Walter D. Mink was -- and no doubt remains -- the name of a psychology professor and "lovely human being" (according to the credits on WM's Colossus (1997)) at the University of Wisconsin or some similar place out there in the vast, windswept, cannibal-haunted steppes of the American Midwest.
A band named theirselves after Dr. Mink. They consisted of the immortal John Kimbrough on guitar and singing, and the immortal Candice Belanoff playing bass and not infrequently singing a bit as well. They had two different drummers: Joey Waronker on the first two albums, then the fabulously named (and, like, 'way chopsier) Orestes Morfin on El Producto and Colossus.

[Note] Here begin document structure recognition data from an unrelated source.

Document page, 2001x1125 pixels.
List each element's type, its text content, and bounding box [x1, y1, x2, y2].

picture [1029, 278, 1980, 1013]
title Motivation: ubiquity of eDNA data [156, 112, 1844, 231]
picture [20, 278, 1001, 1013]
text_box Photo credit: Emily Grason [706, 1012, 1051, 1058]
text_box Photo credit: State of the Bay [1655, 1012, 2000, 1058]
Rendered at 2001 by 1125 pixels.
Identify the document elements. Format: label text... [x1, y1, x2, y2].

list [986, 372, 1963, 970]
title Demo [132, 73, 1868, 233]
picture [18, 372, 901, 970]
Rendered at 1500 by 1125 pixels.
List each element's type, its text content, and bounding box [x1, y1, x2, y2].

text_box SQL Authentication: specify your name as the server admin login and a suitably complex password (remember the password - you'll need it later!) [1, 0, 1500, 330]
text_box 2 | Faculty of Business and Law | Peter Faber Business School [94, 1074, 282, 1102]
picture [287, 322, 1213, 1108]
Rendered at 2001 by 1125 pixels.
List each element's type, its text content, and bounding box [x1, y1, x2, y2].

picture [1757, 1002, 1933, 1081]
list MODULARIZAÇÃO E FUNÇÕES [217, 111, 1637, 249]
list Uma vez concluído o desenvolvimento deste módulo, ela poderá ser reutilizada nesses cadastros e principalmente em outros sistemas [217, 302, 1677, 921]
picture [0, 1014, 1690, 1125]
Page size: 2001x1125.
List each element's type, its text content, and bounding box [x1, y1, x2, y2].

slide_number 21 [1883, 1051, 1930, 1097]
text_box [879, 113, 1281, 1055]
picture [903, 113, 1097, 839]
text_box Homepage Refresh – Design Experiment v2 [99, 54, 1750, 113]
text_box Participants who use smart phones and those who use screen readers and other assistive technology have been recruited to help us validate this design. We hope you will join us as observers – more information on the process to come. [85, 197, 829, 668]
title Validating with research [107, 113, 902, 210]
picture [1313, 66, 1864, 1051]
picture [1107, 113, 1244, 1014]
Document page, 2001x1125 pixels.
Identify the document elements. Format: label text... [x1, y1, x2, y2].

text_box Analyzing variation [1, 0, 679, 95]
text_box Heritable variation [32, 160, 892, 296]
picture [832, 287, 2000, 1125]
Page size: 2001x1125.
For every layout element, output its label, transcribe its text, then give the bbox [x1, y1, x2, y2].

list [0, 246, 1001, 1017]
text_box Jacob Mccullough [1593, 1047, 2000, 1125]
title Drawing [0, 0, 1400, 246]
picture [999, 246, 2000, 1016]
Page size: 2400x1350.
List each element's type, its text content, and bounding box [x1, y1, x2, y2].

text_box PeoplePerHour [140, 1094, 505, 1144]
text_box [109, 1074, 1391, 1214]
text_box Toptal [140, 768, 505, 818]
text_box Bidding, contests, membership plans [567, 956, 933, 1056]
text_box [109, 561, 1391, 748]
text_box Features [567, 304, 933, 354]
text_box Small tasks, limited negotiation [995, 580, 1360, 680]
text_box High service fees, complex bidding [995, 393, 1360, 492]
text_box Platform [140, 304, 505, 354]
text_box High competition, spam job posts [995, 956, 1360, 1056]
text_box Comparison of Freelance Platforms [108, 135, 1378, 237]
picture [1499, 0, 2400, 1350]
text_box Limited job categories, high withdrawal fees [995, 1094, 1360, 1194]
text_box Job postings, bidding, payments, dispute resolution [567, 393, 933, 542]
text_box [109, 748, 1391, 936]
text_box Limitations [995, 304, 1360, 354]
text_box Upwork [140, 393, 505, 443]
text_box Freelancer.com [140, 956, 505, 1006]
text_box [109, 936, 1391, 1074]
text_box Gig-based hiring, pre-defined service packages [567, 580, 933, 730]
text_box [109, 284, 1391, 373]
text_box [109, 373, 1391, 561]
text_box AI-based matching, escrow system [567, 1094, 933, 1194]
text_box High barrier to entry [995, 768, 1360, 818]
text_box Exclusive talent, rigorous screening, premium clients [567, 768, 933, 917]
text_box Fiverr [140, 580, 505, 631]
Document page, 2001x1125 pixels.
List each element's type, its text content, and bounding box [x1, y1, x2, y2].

They released five albums, none of which drew flies:
The first two are great in spots -- dig the fantastic cover of Nick Drake's "Pink Moon" from the first, and the wonderful "Subway" on the second -- but El Producto and Colossus are just plain magnificent. Then they broke up because nobody bought the damn records -- so you see, it's all your fault, you cheap bastard. I hope you're proud of yourself.
The Nick Drake bit is no accident. They were about as close to Drake as it's possible for a noisy, punkish, chops-ridden Midwestern power trio to get. Okay, that's not real close, but it's closer than you think.
They were cool because they were loud and tight and they could play, but they wrote songs with hooks and they moved well rather than just fast. The lyrics usually bypassed a lot of the the machismo bullshit, too (but the music was hairy-chested as all hell, mind you): "Betty" is about a nice, lonely old lady planning a dinner party. Over an avalanche of noise, Kimbrough bellows: "It's important to understand/the menu for the party would be well planned/and everyone gets along just grand/NO, THE FRIED CHICKEN WOULDN'T DO, IT WOULDN'T DO AT ALL!" No, no, this is not irony. This is not "oh look at the stupid people who don't babble about anarchy and read Z Magazine." This is not bullshit, is what I'm saying: It's real sympathy for other human beings, even unfashionable ones. It's profoundly unhip. Kimbrough has a weird, often gentle, high-pitched voice that deconstructs whatever machismo gets past the lyrics.
Weird shit, and glorious in its own ineffable way. They were a true original, the genuine article, strange and sad and lovely and loud. Collect 'em all, kids. It's not like you've anything better to do.